*YOUR GOAL*
From the entries that follow, reproduce exactly and only the lines from the line with "X0049400Y0073562D03*" to the line with "X0105000Y0130734D03*", endpoints included.

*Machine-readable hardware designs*
*-*-*
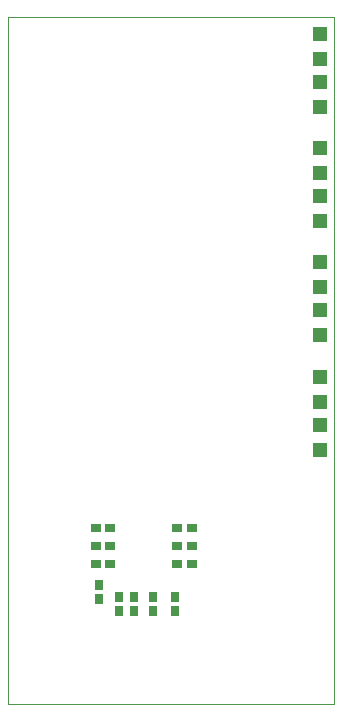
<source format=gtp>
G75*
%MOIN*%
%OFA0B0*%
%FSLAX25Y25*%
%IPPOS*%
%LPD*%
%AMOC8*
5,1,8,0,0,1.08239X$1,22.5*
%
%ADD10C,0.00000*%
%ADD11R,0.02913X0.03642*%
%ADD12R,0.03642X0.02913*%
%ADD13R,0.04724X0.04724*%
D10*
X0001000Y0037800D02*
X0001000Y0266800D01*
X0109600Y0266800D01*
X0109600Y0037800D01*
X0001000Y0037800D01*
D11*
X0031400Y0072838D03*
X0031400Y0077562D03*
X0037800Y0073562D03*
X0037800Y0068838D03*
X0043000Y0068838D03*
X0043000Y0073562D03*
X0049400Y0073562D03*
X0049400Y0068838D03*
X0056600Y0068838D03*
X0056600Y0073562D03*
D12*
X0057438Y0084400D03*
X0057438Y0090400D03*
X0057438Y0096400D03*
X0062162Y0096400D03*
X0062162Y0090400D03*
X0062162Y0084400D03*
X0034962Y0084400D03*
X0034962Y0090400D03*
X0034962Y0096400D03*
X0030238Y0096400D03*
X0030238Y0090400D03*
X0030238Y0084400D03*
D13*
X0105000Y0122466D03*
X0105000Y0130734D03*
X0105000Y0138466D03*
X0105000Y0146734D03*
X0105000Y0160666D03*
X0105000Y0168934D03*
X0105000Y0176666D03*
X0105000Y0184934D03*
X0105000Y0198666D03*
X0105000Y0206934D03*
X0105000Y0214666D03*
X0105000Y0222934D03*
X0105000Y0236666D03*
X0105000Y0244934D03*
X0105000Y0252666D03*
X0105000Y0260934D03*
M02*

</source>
*-*-*
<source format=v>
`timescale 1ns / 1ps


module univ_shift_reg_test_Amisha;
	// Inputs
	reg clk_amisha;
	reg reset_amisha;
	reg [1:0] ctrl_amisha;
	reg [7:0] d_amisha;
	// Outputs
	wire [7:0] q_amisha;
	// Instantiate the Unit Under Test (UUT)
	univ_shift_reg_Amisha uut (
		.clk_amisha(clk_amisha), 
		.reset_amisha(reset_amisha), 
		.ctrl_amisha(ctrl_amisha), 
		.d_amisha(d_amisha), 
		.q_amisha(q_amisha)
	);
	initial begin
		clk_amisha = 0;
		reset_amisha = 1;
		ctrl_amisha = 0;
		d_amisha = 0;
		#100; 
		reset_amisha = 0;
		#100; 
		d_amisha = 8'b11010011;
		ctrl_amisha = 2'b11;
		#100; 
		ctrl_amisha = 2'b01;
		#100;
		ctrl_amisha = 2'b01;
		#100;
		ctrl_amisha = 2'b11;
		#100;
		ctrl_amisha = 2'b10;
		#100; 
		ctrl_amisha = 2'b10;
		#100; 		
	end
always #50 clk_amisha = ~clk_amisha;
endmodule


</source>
*-*-*
*TASK RESPONSE*
X0049400Y0073562D03*
X0049400Y0068838D03*
X0056600Y0068838D03*
X0056600Y0073562D03*
D12*
X0057438Y0084400D03*
X0057438Y0090400D03*
X0057438Y0096400D03*
X0062162Y0096400D03*
X0062162Y0090400D03*
X0062162Y0084400D03*
X0034962Y0084400D03*
X0034962Y0090400D03*
X0034962Y0096400D03*
X0030238Y0096400D03*
X0030238Y0090400D03*
X0030238Y0084400D03*
D13*
X0105000Y0122466D03*
X0105000Y0130734D03*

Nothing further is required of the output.